I like the idea of taking an overarching concept or signifier of a place/space that has certain connotations, and that involved an unfathomable amount of human labor… on a mass commercial scale, and co-opting it for a project that is homespun, tactile and visceral, especially given that I release music on cassette and vinyl. On a more literal level, when I lived in NYC, I was obsessed with shopping for vintage trimmings and fabrics on lower Canal Street, in Chinatown and in Brooklyn warehouses.

Julianna: Tell us a bit about your upcoming performances.

Jennifer:It is a tremendous honor to be invited to perform at Carnegie Museum of Art’s Third Thursday: CELEBRATE with Meeting of Important People and Mars Jackson [on May 19th]. I love performing in non-traditional music venues, and finding ways to connect my music with multiple art forms, other disciplines, and spaces where live music may not always be expected. Pittsburgh undergoes a dramatic metamorphosis during late Spring, and the May happening will kick off the outdoor summer concert season in the museum’s Sculpture Court—which should create a unique sonic and visual experience—and will be paired with exciting programming taking place throughout the museum until 11 p.m.

Courtesy of CMOA
Courtesy of CMOA

The night has special significance to me because it also celebrates the new exhibition featuring Alison Knowles. Born in NYC in 1933, Knowles is a visual artist and poet admired for her sound works, prints, installations, performances, and publications. In the 1960s, she was a founding member of the seminal, international avant-garde group, Fluxus. With the renowned composer John Cage, she compiled an influential anthology of experimental music compositions entitled Notations (1969), and she also silkscreened Marcel Duchamp’s Coeur Volants (1968). The first-of-its-kind museum exhibition will feature interactive sculptures, sound-making objects, large works on paper, silk, and canvas; and a selection of Knowles’ own collected ephemera. Attendees will have the opportunity to explore sound in a variety of ways throughout the night. In the Forum Gallery, visitors can experience touchable, interactive works such as Bean Garden (1971/2016), a tactile encounter that creates a soundtrack for the gallery, as the rustling of dry beans underfoot is amplified throughout the space using microphones.
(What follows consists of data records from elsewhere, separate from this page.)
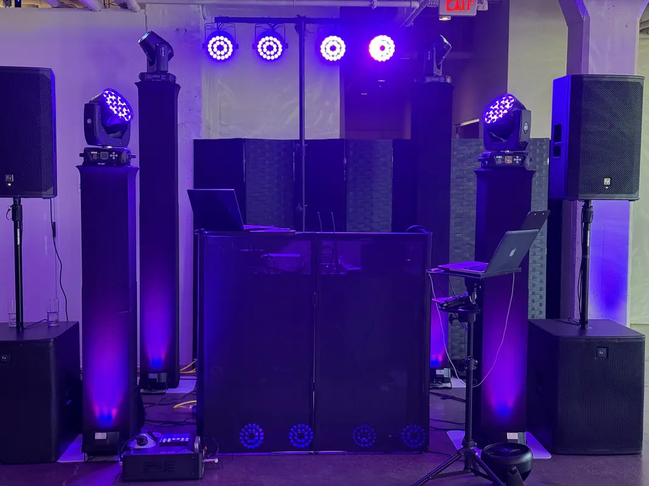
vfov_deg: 30.3
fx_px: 900
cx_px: 324
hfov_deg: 39.7
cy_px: 243
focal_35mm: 48
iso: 250
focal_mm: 6.76
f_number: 1.78
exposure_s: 1/40
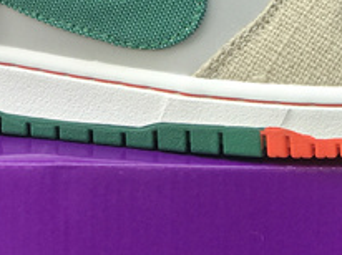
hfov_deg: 9.6
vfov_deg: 7.1
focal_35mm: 205
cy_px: -185
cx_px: 314
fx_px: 2023
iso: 32
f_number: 2.8
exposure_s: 1/100
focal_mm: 6.6
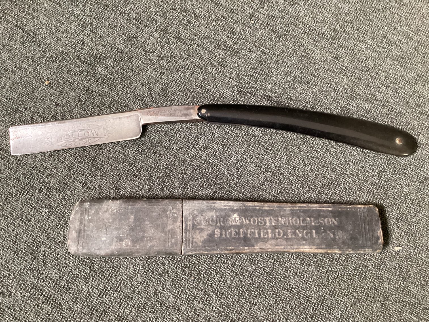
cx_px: 214
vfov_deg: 45.4
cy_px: 161
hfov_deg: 58.3
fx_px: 384
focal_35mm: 31
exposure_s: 1/30
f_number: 2.4
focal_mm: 3.3
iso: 500
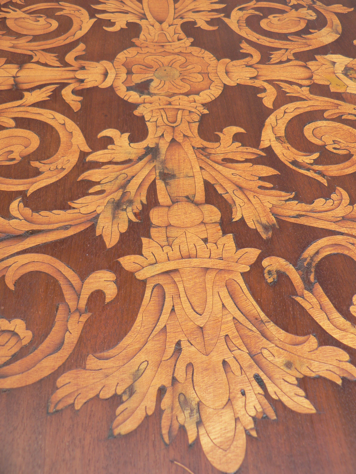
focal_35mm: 36
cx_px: 178
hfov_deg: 39.7
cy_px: 237
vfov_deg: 51.4
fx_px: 494
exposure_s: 1/125
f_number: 2.8
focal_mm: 6
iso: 80
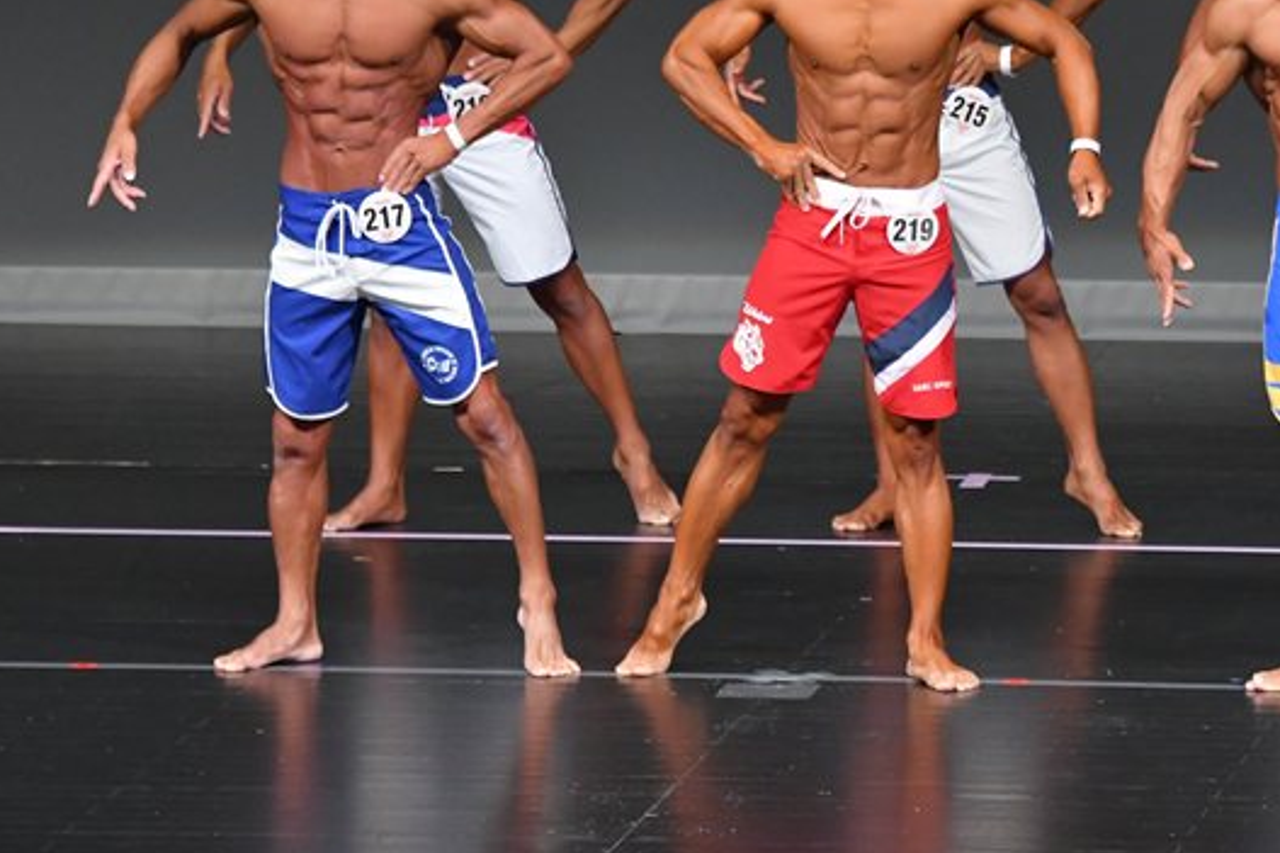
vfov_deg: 3.3
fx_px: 14892
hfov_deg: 4.9
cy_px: 294
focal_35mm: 419
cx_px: 902
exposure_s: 1/400
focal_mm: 190
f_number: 5.6
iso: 4000
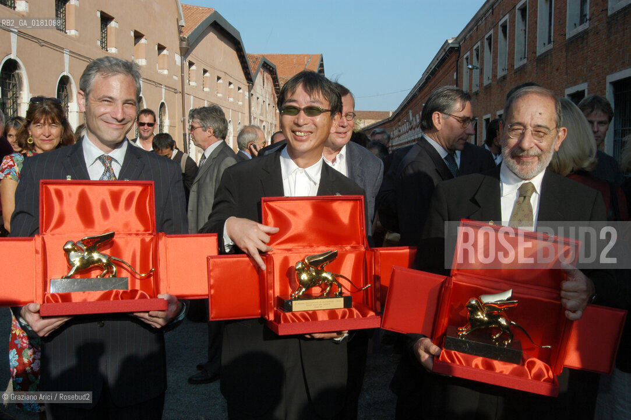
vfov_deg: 36.8
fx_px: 630
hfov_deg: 53.2
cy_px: 210
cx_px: 316
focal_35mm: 36
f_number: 14
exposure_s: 1/180
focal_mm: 24
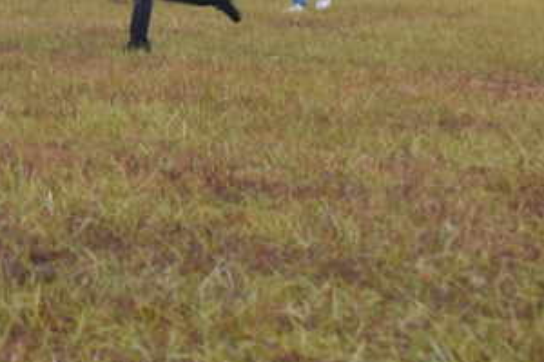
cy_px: -54
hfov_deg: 9.2
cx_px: -151
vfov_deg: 6.2
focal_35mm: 220
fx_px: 3329
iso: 360
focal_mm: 55
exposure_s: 1/100
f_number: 7.1
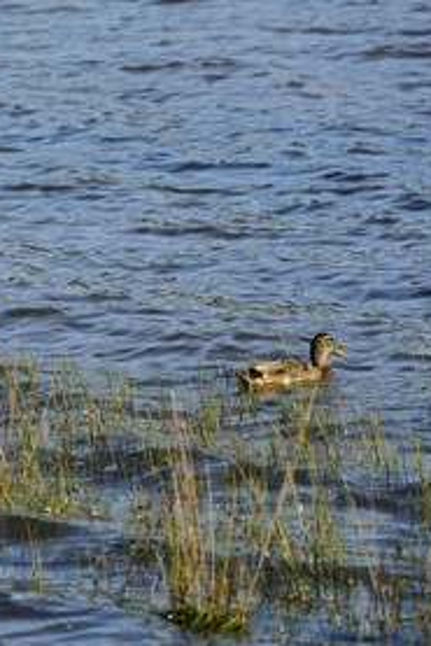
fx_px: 5434
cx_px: 16
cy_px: 324
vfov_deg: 6.8
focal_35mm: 303
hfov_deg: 4.5
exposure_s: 1/320
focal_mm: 200
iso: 200
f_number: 7.1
During the event, the artist is inviting participation in her iconic Celebration Red (1962), in which hundreds of Pittsburghers will contribute to a temporary installation of found red objects in the Hall of Sculpture. Attendees can bring a red object to the museum to contribute to the growing collaborative installation– Homage to Each Red Thing – can meet the artist, and watch the display transform throughout the evening.

The Garment District’s releases can be found at Mind Cure Records, Sound Cat Records, and The Attic Records.